General Health Issues
In spite of the prosperity Sellafield is supposed to have brought to the area, West Cumbria has the worst health records for heart disease and cancers in the whole of the northern region of the UK. Health officials are also concerned about the high incidence of thyroid disorders and skin cancers. The area has been declared a health action zone.
On 8th October 1993 at the London High Court, two leukaemia victims lost their four-year battle for damages against BNFL. The Judges’ dismissal of the case did not say that there was no connection between radioactive emissions from Sellafield and leukaemia in children, but pointed instead to the lack of supporting evidence for the parental irradiation theory
Since then, the nuclear industry has considered itself ‘cleared’ and has stated that radioactivity from the Sellafield plant has nothing to do with the leukaemias in the area. Instead, they actively promote the viral theory – a virus brought in by workers from outside the area, or population mixing, as the cause of the childhood cancers. No virus has ever been identified and the only studies supporting the viral theory are those by the originator of the theory, Dr. Leo Kinlen.
Radiation is still one of the only known causes of childhood leukaemia. In Sellafield’s in-house magazine BNFL News, workers were told: “With regard to clusters of leukaemia near nuclear installations, it has been clear for long enough that there is no connection. So people in the nuclear industry no longer view these subjects with much anxiety. But, for a number of reasons, not all of them sensible, it has taken everyone else a bit longer to get on board.”

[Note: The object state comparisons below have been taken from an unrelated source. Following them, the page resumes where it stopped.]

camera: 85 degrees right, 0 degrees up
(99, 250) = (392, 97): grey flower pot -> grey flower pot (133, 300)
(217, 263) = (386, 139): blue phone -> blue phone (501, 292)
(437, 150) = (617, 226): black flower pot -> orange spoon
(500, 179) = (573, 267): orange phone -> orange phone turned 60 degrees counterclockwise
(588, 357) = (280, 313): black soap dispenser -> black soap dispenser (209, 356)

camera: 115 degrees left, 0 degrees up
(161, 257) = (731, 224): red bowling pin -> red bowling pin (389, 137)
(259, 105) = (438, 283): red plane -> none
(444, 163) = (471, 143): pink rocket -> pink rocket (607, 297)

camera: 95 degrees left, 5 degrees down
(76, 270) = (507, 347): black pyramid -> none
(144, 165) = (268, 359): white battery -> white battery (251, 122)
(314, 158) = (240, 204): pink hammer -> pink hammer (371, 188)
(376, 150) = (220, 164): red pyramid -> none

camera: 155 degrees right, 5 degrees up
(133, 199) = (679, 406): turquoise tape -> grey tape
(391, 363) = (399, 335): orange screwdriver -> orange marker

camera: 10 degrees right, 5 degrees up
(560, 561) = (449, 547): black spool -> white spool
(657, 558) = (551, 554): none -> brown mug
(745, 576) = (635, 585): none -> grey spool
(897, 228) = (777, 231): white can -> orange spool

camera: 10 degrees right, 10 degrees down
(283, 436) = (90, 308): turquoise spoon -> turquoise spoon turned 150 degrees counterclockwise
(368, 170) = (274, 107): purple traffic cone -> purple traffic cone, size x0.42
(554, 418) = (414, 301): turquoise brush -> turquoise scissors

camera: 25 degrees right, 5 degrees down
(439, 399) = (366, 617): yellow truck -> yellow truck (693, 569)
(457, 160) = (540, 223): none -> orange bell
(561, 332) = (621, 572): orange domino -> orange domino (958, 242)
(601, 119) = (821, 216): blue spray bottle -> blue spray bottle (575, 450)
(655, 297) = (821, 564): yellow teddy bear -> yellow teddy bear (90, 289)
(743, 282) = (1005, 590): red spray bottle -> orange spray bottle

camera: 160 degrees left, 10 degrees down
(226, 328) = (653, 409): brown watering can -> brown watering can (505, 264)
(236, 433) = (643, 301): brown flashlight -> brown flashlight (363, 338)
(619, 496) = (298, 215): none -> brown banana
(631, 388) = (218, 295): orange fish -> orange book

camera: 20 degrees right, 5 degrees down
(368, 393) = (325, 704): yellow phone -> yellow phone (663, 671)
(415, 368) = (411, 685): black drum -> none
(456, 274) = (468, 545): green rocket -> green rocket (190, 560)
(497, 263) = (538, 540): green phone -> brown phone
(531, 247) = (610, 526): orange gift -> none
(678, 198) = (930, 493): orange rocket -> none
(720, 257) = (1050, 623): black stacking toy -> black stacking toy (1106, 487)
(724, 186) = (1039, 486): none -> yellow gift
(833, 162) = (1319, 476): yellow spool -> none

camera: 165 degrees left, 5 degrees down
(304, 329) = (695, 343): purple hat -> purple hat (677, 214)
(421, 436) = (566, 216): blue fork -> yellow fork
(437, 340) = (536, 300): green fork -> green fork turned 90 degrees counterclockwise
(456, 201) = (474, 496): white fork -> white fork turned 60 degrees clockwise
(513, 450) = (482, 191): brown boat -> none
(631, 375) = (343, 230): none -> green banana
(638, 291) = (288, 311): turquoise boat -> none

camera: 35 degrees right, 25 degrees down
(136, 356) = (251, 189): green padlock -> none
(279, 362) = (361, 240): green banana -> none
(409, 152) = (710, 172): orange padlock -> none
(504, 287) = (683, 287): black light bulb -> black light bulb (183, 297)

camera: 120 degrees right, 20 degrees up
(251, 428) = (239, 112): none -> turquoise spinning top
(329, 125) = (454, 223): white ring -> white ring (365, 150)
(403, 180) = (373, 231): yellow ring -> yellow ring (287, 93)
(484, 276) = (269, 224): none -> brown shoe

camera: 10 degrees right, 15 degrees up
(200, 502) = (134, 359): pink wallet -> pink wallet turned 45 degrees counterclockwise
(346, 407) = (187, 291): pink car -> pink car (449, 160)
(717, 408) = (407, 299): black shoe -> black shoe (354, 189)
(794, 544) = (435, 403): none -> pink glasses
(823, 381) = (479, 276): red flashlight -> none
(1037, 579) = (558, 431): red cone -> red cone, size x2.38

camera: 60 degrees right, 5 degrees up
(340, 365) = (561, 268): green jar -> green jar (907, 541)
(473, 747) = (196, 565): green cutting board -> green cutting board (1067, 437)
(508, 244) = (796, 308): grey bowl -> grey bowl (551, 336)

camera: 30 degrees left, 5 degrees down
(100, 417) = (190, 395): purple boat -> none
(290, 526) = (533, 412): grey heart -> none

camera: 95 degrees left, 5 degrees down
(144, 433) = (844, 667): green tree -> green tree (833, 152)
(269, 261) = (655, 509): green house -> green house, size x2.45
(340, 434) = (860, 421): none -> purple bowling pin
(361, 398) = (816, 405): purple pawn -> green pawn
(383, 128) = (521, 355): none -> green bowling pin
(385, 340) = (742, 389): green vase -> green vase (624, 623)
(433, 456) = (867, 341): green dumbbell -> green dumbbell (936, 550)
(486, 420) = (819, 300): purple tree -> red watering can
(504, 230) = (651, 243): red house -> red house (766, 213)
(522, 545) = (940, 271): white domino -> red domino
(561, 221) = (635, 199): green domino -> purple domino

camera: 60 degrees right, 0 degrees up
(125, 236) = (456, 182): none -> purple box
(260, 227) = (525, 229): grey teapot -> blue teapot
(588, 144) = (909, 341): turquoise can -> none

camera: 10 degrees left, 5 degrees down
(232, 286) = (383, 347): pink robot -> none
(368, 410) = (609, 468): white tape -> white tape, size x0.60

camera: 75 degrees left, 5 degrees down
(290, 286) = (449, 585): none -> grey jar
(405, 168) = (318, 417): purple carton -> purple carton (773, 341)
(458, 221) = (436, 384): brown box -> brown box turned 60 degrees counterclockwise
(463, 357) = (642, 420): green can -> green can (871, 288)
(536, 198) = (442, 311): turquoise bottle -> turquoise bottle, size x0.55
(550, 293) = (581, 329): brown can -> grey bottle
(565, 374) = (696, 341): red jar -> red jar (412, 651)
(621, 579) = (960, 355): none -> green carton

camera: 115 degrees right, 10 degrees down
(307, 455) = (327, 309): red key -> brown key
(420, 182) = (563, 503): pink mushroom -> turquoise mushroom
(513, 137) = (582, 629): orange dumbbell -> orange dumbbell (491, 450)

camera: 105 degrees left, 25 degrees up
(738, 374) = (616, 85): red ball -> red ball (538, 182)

Pigeons which roost at the Sellafield site have been found to carry levels of radiation which even a BNFL spokeswoman described as significant.
CORE obtained 6 culled birds for Greenpeace who had them analysed at the French ACRO laboratory. High levels of contamination were found on the birds’ feathers. Levels of radioactivity of 403,000 Bq/kg of Caesium137 and 21,300 Bq/kg of Americium 241 were found on the feathers, and 50,000 Bq/kg of Caesium 137 in the breast meat and 176,000 Bq/kg of Strontium 90 in the skull bone. Highlighting the serious health risk to the public, Greenpeace pointed to the requirement for the birds to be classified as Low Level Waste. Analysis of a sample of garden soil from the sanctuary also showed it to be of Low Level Waste classification.
The revelation followed the initial cull by the RSPCA of a flock of around 2000 feral pigeons at a sanctuary in the village of Seascale. In an unprecedented step, the Ministry of Agriculture issued a warning to the local media that “any pigeons found within a ten mile radius of Sellafield should not be handled, slaughtered or consumed” and that “provisional results of analysis by BNFL indicate that eating the breast meat of about six birds would give a radiation dose of 1mSv.” – the dose limit for a member of the public for a whole year.
With the entire flock culled by BNFL, the bodies were entombed in lead canisters and buried at BNFL’s nearby Drigg licensed waste dump. The garden and tarmac drive from the sanctuary where the pigeons had been fed, were dug up and also removed for disposal at Drigg as Low Level Waste together with garden furniture, bird houses, flowers, shrubs and garden-gnomes.
The Nuclear Installations Inspectorate letter ordered BNFL to initiate a limited cull of a wide range of wildlife around the Sellafield site for testing. This included herring gulls, starlings, rooks, crows and sparrows together with cats, rabbits, mice and other small animals and even mosquitoes.